I play the game to explore an independently-created world as I see fit. So a game is very much not a structure for storytelling, at least by intent. You need to look at what actually happened after the fact if you want to make a story out of it.
 




Like Huitzilopochtli, as a DM I demand blood or the metaphorical sun will go out. So I've gotten a cartoonishly large hourglass (like the one the Wicked Witch of the West has in the Wizard of Oz), and, if a PC hasn't died by the time the last sand grains fall through, it's "rocks fall; everyone dies". It amuses me to see exactly how the increasingly desperate players arrange the obligatory PC deaths to keep the campaign going.


Just kidding, of course. Or am I?
 



It's a sandbox. The party is exploring the world and seeing what's out there picking up (or ignoring) hooks and interacting with the setting as they see fit.
I mean sure in a sandbox campaign;. Some campaigns have matters too urgent to explore at leisure. either way it is not like Minecraft where everything is totally random. NPCs have goals & motives and the world continues to move forward regardless of how often PCs die.
 

The other variables not mentioned in the OP and poll are what speed of levelling you're using and-or length of campaign you're trying to run.

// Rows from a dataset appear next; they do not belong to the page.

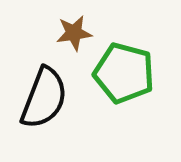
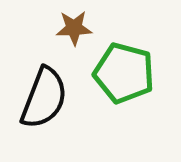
brown star: moved 5 px up; rotated 6 degrees clockwise
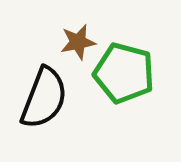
brown star: moved 4 px right, 14 px down; rotated 9 degrees counterclockwise
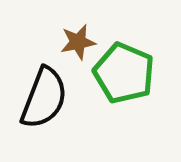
green pentagon: rotated 8 degrees clockwise
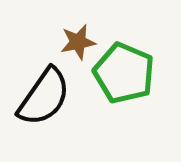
black semicircle: moved 1 px up; rotated 14 degrees clockwise
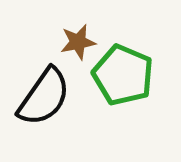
green pentagon: moved 1 px left, 2 px down
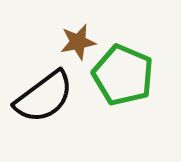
black semicircle: rotated 18 degrees clockwise
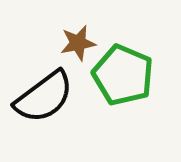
brown star: moved 1 px down
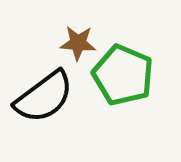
brown star: rotated 15 degrees clockwise
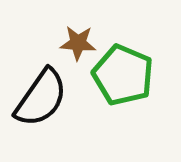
black semicircle: moved 3 px left, 1 px down; rotated 18 degrees counterclockwise
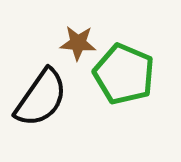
green pentagon: moved 1 px right, 1 px up
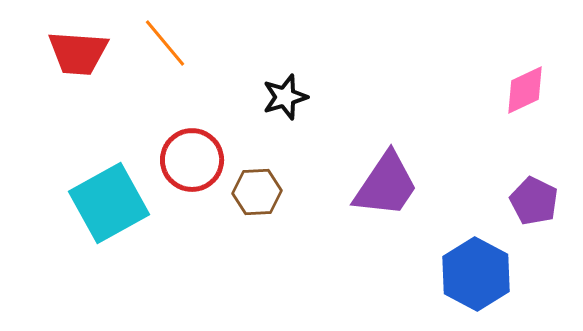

5e has options for slower or faster levelling, and any (non-AL) DM is free to change the advancement speed/rate as best seen fit for that table or campaign.

Campaign length is relevant because a permanent character death in a short campaign leaves no time for a replacement to catch up while a permanent death in a very long campaign means the replacement has all kinds of time to make its own mark.